На пятый день после свадьбы он изволил подняться из постели, велел подать эссенциале в соевом соусе и, крякнув, распахнул окно. В этот миг его внимание неожиданно привлекли крики, доносящиеся с южной дороги. Сути сих странных воплей барон разобрать не смог, однако же, вглядевшись, не без удивления рассмотрел своего зятя, во весь опор мчащегося к замку. Тогда, испугавшись негаданной беды, барон приказал немедля подать камзол и походную утку, а также препроводить дорогого гостя в залу и снабдить его соответствующими закусками.
Некоторое время спустя он вышел к затю и застал того в крайнем волнении. Уплетая маринованные бегемотьи ляжки, тот бормотал, невзирая на набитый рот:
– Наконец-то!.. Я так и знал! Я знал, что это будет, что этот день настанет! Я знал, хоть мне и не верили!
– Да что с вами, дорогой Ромуальд? – изумился барон. – Ежели печень, так у меня есть верное средство…
– Ах, – отмахнулся тот, – да при чем тут ваша печень! В окрестностях появился дракон!!!

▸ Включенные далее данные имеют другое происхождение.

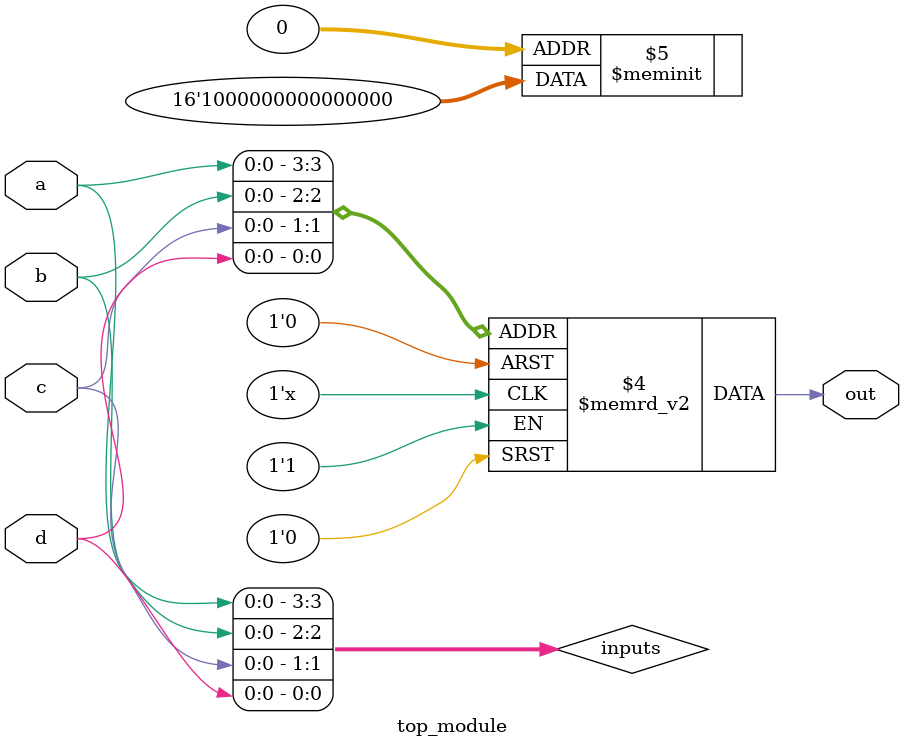
<source format=sv>
module top_module (
    input a, 
    input b,
    input c,
    input d,
    output reg out
);

    // Combine the inputs into a 4-bit vector
    reg [3:0] inputs;

    always @(*) begin
        // Combine the inputs into a single vector
        inputs = {a, b, c, d};

        // Case statement to determine the output based on the combination of inputs
        case(inputs)
            4'b0000: out = 0;
            4'b0001: out = 0;
            4'b0010: out = 0;
            4'b0011: out = 0;
            4'b0100: out = 0;
            4'b0101: out = 0;
            4'b0110: out = 0;
            4'b0111: out = 0;
            4'b1000: out = 0;
            4'b1001: out = 0;
            4'b1010: out = 0;
            4'b1011: out = 0;
            4'b1100: out = 0;
            4'b1101: out = 0;
            4'b1110: out = 0;
            4'b1111: out = 1;
            default: out = 0;
        endcase
    end

endmodule

</source>
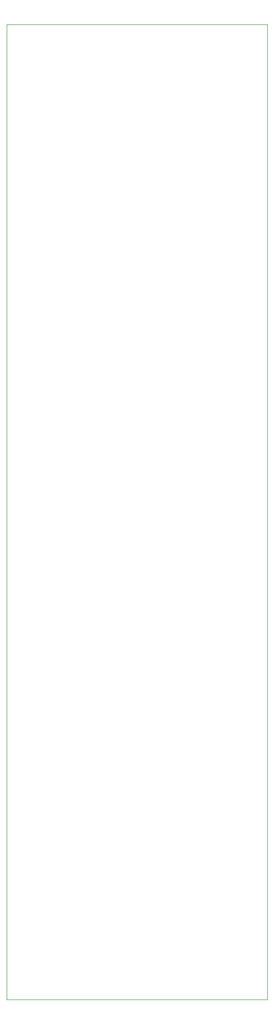
<source format=gm1>
G04 #@! TF.GenerationSoftware,KiCad,Pcbnew,7.0.0-rc2-unknown-92a61b187f~165~ubuntu22.04.1*
G04 #@! TF.CreationDate,2023-02-10T20:25:43-05:00*
G04 #@! TF.ProjectId,multiples,6d756c74-6970-46c6-9573-2e6b69636164,rev?*
G04 #@! TF.SameCoordinates,Original*
G04 #@! TF.FileFunction,Profile,NP*
%FSLAX46Y46*%
G04 Gerber Fmt 4.6, Leading zero omitted, Abs format (unit mm)*
G04 Created by KiCad (PCBNEW 7.0.0-rc2-unknown-92a61b187f~165~ubuntu22.04.1) date 2023-02-10 20:25:43*
%MOMM*%
%LPD*%
G01*
G04 APERTURE LIST*
G04 #@! TA.AperFunction,Profile*
%ADD10C,0.100000*%
G04 #@! TD*
G04 APERTURE END LIST*
D10*
X177000000Y-50000000D02*
X223000000Y-50000000D01*
X223000000Y-50000000D02*
X223000000Y-222095000D01*
X223000000Y-222095000D02*
X177000000Y-222095000D01*
X177000000Y-222095000D02*
X177000000Y-50000000D01*
M02*

</source>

Здесь следует сделать небольшое отступление. Ромуальд еще в период своей учебы в университете чрезвычайно увлекся драконьей охотой, став со временем известным на все герцогство дракономахером. Дело дошло до того, что он переколбасил практически всех драконов в радиусе трех тысяч лиг от столицы – остальные же, не будучи такими уж дураками, как их описывают некоторые мастера, удрали от греха подальше в южные степи, где и служат теперь фейерверкерами под защитой благостных законов той далекой и непонятной страны. Говорят даже, что некоторые из них негласно присматривают за чиновниками налогового ведомства, но в это все же поверить трудно, о каких бы мерах по борьбе с коррупцией ни твердили гордые владыки равнин.
И вот – извольте! Не успев еще войти как следует во вкус медового месяца, Ромуальд уже успел обнаружить дракона, и где – в окрестностях Кирфельда, драконов не видевшего с самого, пожалуй, своего основания!
– Мы немедленно, – горячо продолжал Ромуальд, – немедленно же едем на охоту! Есть у вас приличный пулемет? Батюшка сказывал, что когда-то вам случилось выиграть в кости «Льюис» от старого «Бленхейма». Это так?
– Признаться по совести, так у меня есть даже «АГС-17», – вздохнул Кирфельд. – Однако ж негоже рыцарям ехать на схватку с благородным зверем, имея столь подлое оружие. Нет уж! В юности я учился драться пикой. Так и поедем.